Chart comprehension data
• • •
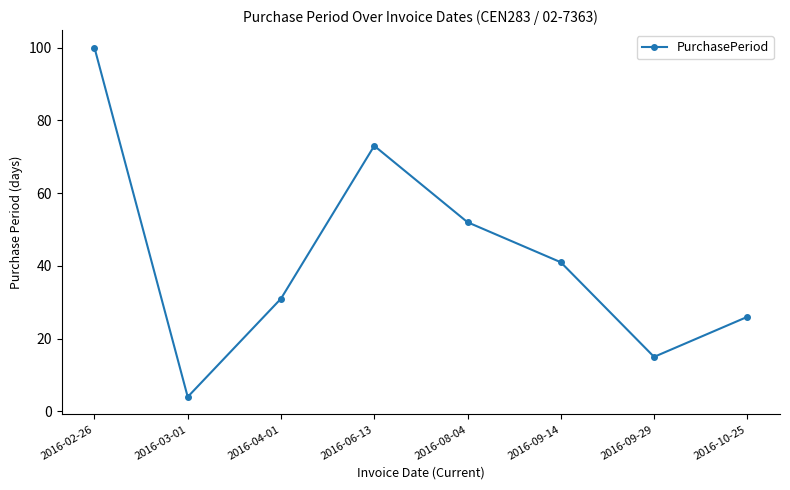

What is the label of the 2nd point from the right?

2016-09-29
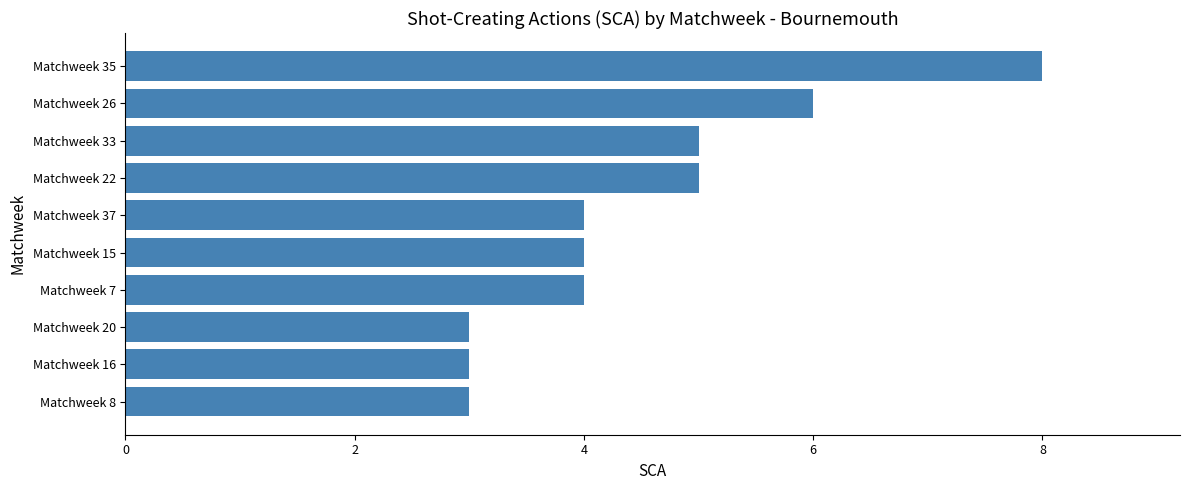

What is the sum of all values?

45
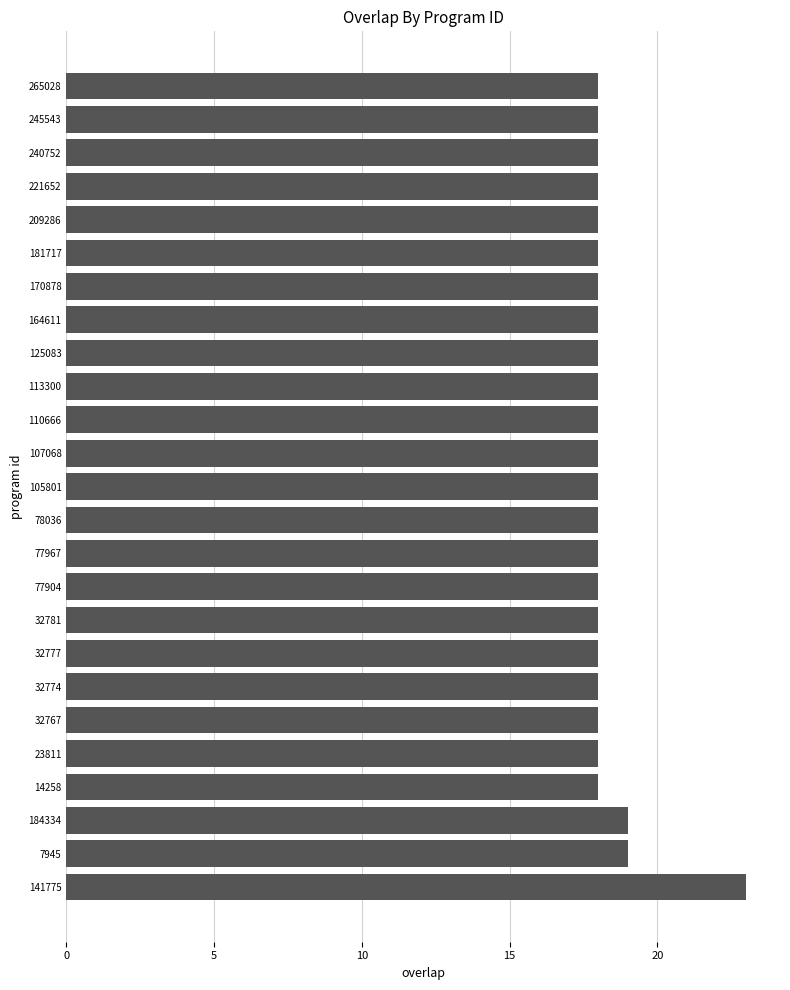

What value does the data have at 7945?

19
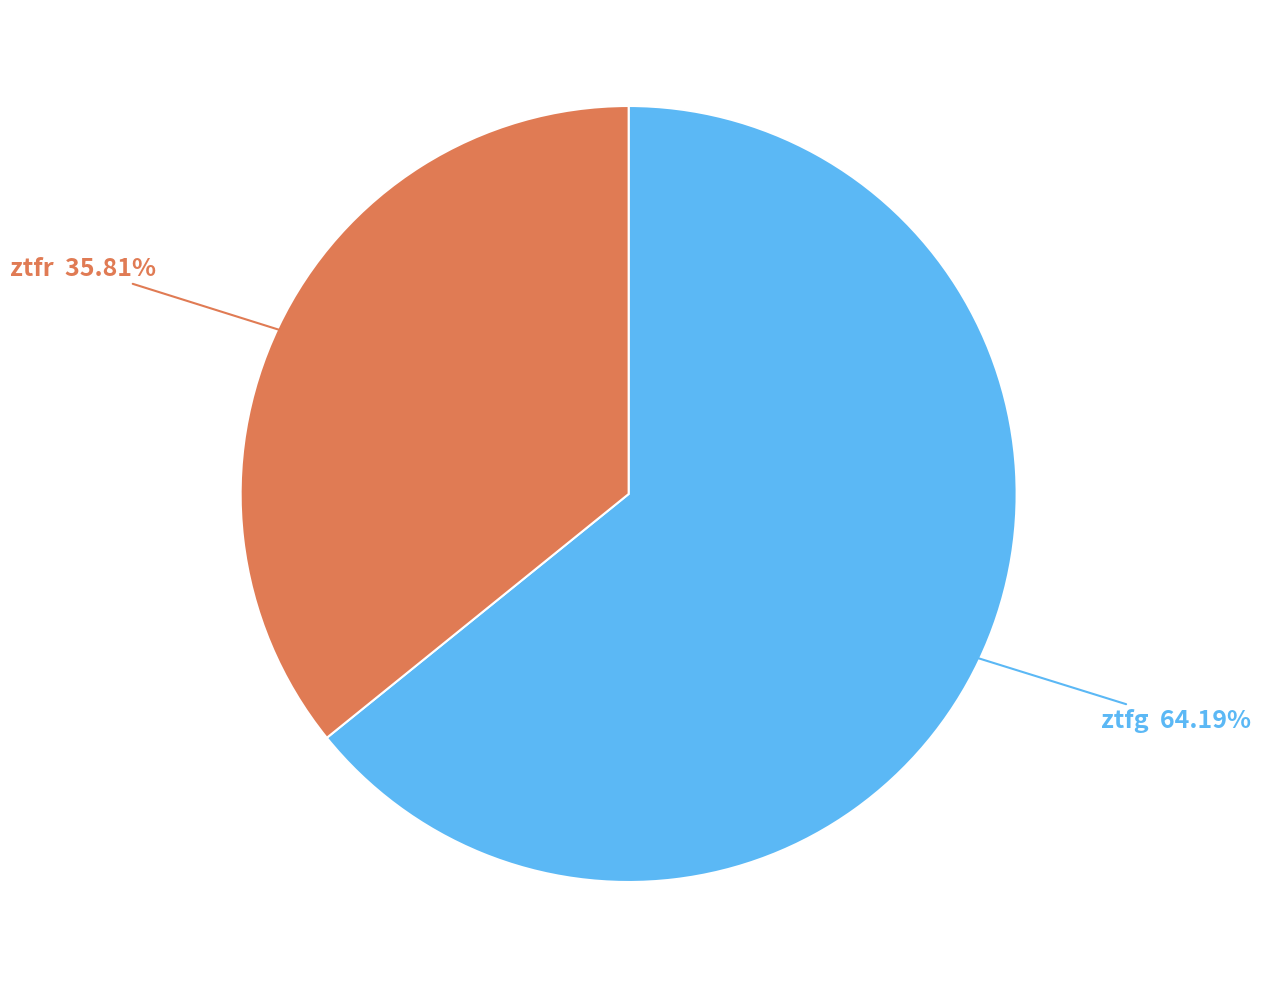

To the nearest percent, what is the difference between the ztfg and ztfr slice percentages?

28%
• • •
▸ About this exercise:
Rewrite all the items above, swapping each "sum" for "total" and leaving everything else as it is. Leave out the pictures.

▸ Task response:
What is the label of the 2nd point from the right?

2016-09-29

What is the total of all values?

45

What value does the data have at 7945?

19

To the nearest percent, what is the difference between the ztfg and ztfr slice percentages?

28%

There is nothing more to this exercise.